Prompt:
Convert every line of the records below into a JSON list of strings, with one string per line and any blank lines left out.
---- Records shown
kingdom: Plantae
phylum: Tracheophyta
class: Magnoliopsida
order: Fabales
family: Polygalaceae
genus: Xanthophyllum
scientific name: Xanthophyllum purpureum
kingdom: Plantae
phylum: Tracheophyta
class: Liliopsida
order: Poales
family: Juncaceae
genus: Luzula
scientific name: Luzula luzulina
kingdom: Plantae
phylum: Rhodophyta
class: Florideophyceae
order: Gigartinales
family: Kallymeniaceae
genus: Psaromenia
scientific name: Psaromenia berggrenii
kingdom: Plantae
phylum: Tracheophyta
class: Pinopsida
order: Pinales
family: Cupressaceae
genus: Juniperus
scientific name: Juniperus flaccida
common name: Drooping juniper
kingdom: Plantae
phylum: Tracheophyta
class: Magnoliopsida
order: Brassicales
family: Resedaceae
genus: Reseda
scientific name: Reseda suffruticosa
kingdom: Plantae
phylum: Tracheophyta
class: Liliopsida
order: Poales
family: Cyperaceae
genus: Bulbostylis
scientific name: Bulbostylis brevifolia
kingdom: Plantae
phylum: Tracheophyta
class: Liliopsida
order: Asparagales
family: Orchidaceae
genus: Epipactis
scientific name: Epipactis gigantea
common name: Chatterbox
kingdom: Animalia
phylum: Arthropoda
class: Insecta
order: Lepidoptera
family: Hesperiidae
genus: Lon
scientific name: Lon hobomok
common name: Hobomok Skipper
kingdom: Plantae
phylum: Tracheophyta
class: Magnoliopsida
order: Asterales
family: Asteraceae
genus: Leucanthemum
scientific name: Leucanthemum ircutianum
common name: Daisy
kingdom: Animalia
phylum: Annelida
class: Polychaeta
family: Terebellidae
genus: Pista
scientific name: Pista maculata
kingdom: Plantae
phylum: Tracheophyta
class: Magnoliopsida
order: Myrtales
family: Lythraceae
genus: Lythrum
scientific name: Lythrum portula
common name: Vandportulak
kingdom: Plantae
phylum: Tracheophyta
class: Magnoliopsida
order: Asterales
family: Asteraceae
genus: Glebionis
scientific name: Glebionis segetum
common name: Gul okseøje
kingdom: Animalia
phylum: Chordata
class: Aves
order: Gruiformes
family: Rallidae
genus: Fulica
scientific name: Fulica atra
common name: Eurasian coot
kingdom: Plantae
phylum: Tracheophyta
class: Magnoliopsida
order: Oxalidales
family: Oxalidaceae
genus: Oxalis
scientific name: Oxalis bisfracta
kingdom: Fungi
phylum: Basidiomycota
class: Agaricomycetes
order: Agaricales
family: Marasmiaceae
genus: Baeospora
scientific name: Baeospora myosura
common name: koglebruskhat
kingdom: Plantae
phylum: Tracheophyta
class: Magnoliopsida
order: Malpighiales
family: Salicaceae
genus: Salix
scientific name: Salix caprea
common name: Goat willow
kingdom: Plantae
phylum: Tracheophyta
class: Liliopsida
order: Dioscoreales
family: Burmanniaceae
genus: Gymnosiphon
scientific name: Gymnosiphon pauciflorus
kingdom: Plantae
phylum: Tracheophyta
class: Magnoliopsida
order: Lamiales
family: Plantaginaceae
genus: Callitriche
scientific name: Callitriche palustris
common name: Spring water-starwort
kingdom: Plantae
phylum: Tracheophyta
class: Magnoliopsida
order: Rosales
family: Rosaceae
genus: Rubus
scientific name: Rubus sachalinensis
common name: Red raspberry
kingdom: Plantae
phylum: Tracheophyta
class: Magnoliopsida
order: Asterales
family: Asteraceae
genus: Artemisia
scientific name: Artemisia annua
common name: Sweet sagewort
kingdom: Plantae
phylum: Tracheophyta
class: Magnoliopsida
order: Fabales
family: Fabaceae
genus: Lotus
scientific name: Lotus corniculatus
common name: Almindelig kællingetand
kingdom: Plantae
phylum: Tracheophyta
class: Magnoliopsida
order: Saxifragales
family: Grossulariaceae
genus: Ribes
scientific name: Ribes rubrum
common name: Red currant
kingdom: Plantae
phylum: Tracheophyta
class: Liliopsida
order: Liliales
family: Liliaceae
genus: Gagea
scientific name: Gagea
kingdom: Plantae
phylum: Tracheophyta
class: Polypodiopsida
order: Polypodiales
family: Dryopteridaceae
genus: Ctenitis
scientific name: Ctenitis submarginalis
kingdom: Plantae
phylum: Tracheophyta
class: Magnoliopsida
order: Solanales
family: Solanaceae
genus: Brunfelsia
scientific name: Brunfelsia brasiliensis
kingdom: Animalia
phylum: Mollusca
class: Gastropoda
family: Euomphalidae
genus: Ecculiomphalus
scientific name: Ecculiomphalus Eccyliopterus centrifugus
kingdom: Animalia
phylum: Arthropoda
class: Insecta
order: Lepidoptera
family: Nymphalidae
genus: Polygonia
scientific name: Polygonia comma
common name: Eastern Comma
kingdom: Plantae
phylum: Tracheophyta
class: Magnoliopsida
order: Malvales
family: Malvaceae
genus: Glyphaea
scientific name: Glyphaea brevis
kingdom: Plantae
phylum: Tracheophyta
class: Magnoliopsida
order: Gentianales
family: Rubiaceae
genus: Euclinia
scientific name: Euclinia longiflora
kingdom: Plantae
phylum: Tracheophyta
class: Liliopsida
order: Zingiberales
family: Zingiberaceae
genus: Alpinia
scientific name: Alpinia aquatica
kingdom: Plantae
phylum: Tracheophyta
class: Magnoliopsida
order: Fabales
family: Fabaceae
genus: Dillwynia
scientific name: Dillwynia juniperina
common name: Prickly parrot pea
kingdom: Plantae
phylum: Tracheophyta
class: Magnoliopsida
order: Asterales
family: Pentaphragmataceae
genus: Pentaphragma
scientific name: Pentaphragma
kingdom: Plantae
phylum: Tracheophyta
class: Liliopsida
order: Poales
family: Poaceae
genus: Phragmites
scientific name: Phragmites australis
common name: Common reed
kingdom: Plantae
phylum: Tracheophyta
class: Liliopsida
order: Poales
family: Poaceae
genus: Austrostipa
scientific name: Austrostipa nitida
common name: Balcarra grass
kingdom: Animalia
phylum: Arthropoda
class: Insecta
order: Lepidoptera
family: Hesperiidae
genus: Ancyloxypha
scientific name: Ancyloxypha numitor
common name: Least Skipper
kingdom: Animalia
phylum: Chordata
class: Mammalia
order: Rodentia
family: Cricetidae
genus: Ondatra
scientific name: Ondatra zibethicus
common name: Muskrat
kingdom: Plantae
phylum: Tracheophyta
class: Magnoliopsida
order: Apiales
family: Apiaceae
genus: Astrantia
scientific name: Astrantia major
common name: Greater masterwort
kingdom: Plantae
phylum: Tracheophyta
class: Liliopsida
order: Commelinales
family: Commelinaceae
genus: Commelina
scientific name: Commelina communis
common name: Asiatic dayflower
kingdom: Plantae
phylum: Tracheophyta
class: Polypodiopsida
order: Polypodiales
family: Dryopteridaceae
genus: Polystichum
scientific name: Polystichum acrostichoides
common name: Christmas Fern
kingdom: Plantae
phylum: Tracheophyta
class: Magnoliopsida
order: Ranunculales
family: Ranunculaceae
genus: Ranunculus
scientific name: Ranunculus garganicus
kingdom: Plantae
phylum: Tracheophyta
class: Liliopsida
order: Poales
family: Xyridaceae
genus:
--------
The reply:
[
  "kingdom: Plantae",
  "phylum: Tracheophyta",
  "class: Magnoliopsida",
  "order: Fabales",
  "family: Polygalaceae",
  "genus: Xanthophyllum",
  "scientific name: Xanthophyllum purpureum",
  "kingdom: Plantae",
  "phylum: Tracheophyta",
  "class: Liliopsida",
  "order: Poales",
  "family: Juncaceae",
  "genus: Luzula",
  "scientific name: Luzula luzulina",
  "kingdom: Plantae",
  "phylum: Rhodophyta",
  "class: Florideophyceae",
  "order: Gigartinales",
  "family: Kallymeniaceae",
  "genus: Psaromenia",
  "scientific name: Psaromenia berggrenii",
  "kingdom: Plantae",
  "phylum: Tracheophyta",
  "class: Pinopsida",
  "order: Pinales",
  "family: Cupressaceae",
  "genus: Juniperus",
  "scientific name: Juniperus flaccida",
  "common name: Drooping juniper",
  "kingdom: Plantae",
  "phylum: Tracheophyta",
  "class: Magnoliopsida",
  "order: Brassicales",
  "family: Resedaceae",
  "genus: Reseda",
  "scientific name: Reseda suffruticosa",
  "kingdom: Plantae",
  "phylum: Tracheophyta",
  "class: Liliopsida",
  "order: Poales",
  "family: Cyperaceae",
  "genus: Bulbostylis",
  "scientific name: Bulbostylis brevifolia",
  "kingdom: Plantae",
  "phylum: Tracheophyta",
  "class: Liliopsida",
  "order: Asparagales",
  "family: Orchidaceae",
  "genus: Epipactis",
  "scientific name: Epipactis gigantea",
  "common name: Chatterbox",
  "kingdom: Animalia",
  "phylum: Arthropoda",
  "class: Insecta",
  "order: Lepidoptera",
  "family: Hesperiidae",
  "genus: Lon",
  "scientific name: Lon hobomok",
  "common name: Hobomok Skipper",
  "kingdom: Plantae",
  "phylum: Tracheophyta",
  "class: Magnoliopsida",
  "order: Asterales",
  "family: Asteraceae",
  "genus: Leucanthemum",
  "scientific name: Leucanthemum ircutianum",
  "common name: Daisy",
  "kingdom: Animalia",
  "phylum: Annelida",
  "class: Polychaeta",
  "family: Terebellidae",
  "genus: Pista",
  "scientific name: Pista maculata",
  "kingdom: Plantae",
  "phylum: Tracheophyta",
  "class: Magnoliopsida",
  "order: Myrtales",
  "family: Lythraceae",
  "genus: Lythrum",
  "scientific name: Lythrum portula",
  "common name: Vandportulak",
  "kingdom: Plantae",
  "phylum: Tracheophyta",
  "class: Magnoliopsida",
  "order: Asterales",
  "family: Asteraceae",
  "genus: Glebionis",
  "scientific name: Glebionis segetum",
  "common name: Gul okseøje",
  "kingdom: Animalia",
  "phylum: Chordata",
  "class: Aves",
  "order: Gruiformes",
  "family: Rallidae",
  "genus: Fulica",
  "scientific name: Fulica atra",
  "common name: Eurasian coot",
  "kingdom: Plantae",
  "phylum: Tracheophyta",
  "class: Magnoliopsida",
  "order: Oxalidales",
  "family: Oxalidaceae",
  "genus: Oxalis",
  "scientific name: Oxalis bisfracta",
  "kingdom: Fungi",
  "phylum: Basidiomycota",
  "class: Agaricomycetes",
  "order: Agaricales",
  "family: Marasmiaceae",
  "genus: Baeospora",
  "scientific name: Baeospora myosura",
  "common name: koglebruskhat",
  "kingdom: Plantae",
  "phylum: Tracheophyta",
  "class: Magnoliopsida",
  "order: Malpighiales",
  "family: Salicaceae",
  "genus: Salix",
  "scientific name: Salix caprea",
  "common name: Goat willow",
  "kingdom: Plantae",
  "phylum: Tracheophyta",
  "class: Liliopsida",
  "order: Dioscoreales",
  "family: Burmanniaceae",
  "genus: Gymnosiphon",
  "scientific name: Gymnosiphon pauciflorus",
  "kingdom: Plantae",
  "phylum: Tracheophyta",
  "class: Magnoliopsida",
  "order: Lamiales",
  "family: Plantaginaceae",
  "genus: Callitriche",
  "scientific name: Callitriche palustris",
  "common name: Spring water-starwort",
  "kingdom: Plantae",
  "phylum: Tracheophyta",
  "class: Magnoliopsida",
  "order: Rosales",
  "family: Rosaceae",
  "genus: Rubus",
  "scientific name: Rubus sachalinensis",
  "common name: Red raspberry",
  "kingdom: Plantae",
  "phylum: Tracheophyta",
  "class: Magnoliopsida",
  "order: Asterales",
  "family: Asteraceae",
  "genus: Artemisia",
  "scientific name: Artemisia annua",
  "common name: Sweet sagewort",
  "kingdom: Plantae",
  "phylum: Tracheophyta",
  "class: Magnoliopsida",
  "order: Fabales",
  "family: Fabaceae",
  "genus: Lotus",
  "scientific name: Lotus corniculatus",
  "common name: Almindelig kællingetand",
  "kingdom: Plantae",
  "phylum: Tracheophyta",
  "class: Magnoliopsida",
  "order: Saxifragales",
  "family: Grossulariaceae",
  "genus: Ribes",
  "scientific name: Ribes rubrum",
  "common name: Red currant",
  "kingdom: Plantae",
  "phylum: Tracheophyta",
  "class: Liliopsida",
  "order: Liliales",
  "family: Liliaceae",
  "genus: Gagea",
  "scientific name: Gagea",
  "kingdom: Plantae",
  "phylum: Tracheophyta",
  "class: Polypodiopsida",
  "order: Polypodiales",
  "family: Dryopteridaceae",
  "genus: Ctenitis",
  "scientific name: Ctenitis submarginalis",
  "kingdom: Plantae",
  "phylum: Tracheophyta",
  "class: Magnoliopsida",
  "order: Solanales",
  "family: Solanaceae",
  "genus: Brunfelsia",
  "scientific name: Brunfelsia brasiliensis",
  "kingdom: Animalia",
  "phylum: Mollusca",
  "class: Gastropoda",
  "family: Euomphalidae",
  "genus: Ecculiomphalus",
  "scientific name: Ecculiomphalus Eccyliopterus centrifugus",
  "kingdom: Animalia",
  "phylum: Arthropoda",
  "class: Insecta",
  "order: Lepidoptera",
  "family: Nymphalidae",
  "genus: Polygonia",
  "scientific name: Polygonia comma",
  "common name: Eastern Comma",
  "kingdom: Plantae",
  "phylum: Tracheophyta",
  "class: Magnoliopsida",
  "order: Malvales",
  "family: Malvaceae",
  "genus: Glyphaea",
  "scientific name: Glyphaea brevis",
  "kingdom: Plantae",
  "phylum: Tracheophyta",
  "class: Magnoliopsida",
  "order: Gentianales",
  "family: Rubiaceae",
  "genus: Euclinia",
  "scientific name: Euclinia longiflora",
  "kingdom: Plantae",
  "phylum: Tracheophyta",
  "class: Liliopsida",
  "order: Zingiberales",
  "family: Zingiberaceae",
  "genus: Alpinia",
  "scientific name: Alpinia aquatica",
  "kingdom: Plantae",
  "phylum: Tracheophyta",
  "class: Magnoliopsida",
  "order: Fabales",
  "family: Fabaceae",
  "genus: Dillwynia",
  "scientific name: Dillwynia juniperina",
  "common name: Prickly parrot pea",
  "kingdom: Plantae",
  "phylum: Tracheophyta",
  "class: Magnoliopsida",
  "order: Asterales",
  "family: Pentaphragmataceae",
  "genus: Pentaphragma",
  "scientific name: Pentaphragma",
  "kingdom: Plantae",
  "phylum: Tracheophyta",
  "class: Liliopsida",
  "order: Poales",
  "family: Poaceae",
  "genus: Phragmites",
  "scientific name: Phragmites australis",
  "common name: Common reed",
  "kingdom: Plantae",
  "phylum: Tracheophyta",
  "class: Liliopsida",
  "order: Poales",
  "family: Poaceae",
  "genus: Austrostipa",
  "scientific name: Austrostipa nitida",
  "common name: Balcarra grass",
  "kingdom: Animalia",
  "phylum: Arthropoda",
  "class: Insecta",
  "order: Lepidoptera",
  "family: Hesperiidae",
  "genus: Ancyloxypha",
  "scientific name: Ancyloxypha numitor",
  "common name: Least Skipper",
  "kingdom: Animalia",
  "phylum: Chordata",
  "class: Mammalia",
  "order: Rodentia",
  "family: Cricetidae",
  "genus: Ondatra",
  "scientific name: Ondatra zibethicus",
  "common name: Muskrat",
  "kingdom: Plantae",
  "phylum: Tracheophyta",
  "class: Magnoliopsida",
  "order: Apiales",
  "family: Apiaceae",
  "genus: Astrantia",
  "scientific name: Astrantia major",
  "common name: Greater masterwort",
  "kingdom: Plantae",
  "phylum: Tracheophyta",
  "class: Liliopsida",
  "order: Commelinales",
  "family: Commelinaceae",
  "genus: Commelina",
  "scientific name: Commelina communis",
  "common name: Asiatic dayflower",
  "kingdom: Plantae",
  "phylum: Tracheophyta",
  "class: Polypodiopsida",
  "order: Polypodiales",
  "family: Dryopteridaceae",
  "genus: Polystichum",
  "scientific name: Polystichum acrostichoides",
  "common name: Christmas Fern",
  "kingdom: Plantae",
  "phylum: Tracheophyta",
  "class: Magnoliopsida",
  "order: Ranunculales",
  "family: Ranunculaceae",
  "genus: Ranunculus",
  "scientific name: Ranunculus garganicus",
  "kingdom: Plantae",
  "phylum: Tracheophyta",
  "class: Liliopsida",
  "order: Poales",
  "family: Xyridaceae",
  "genus:"
]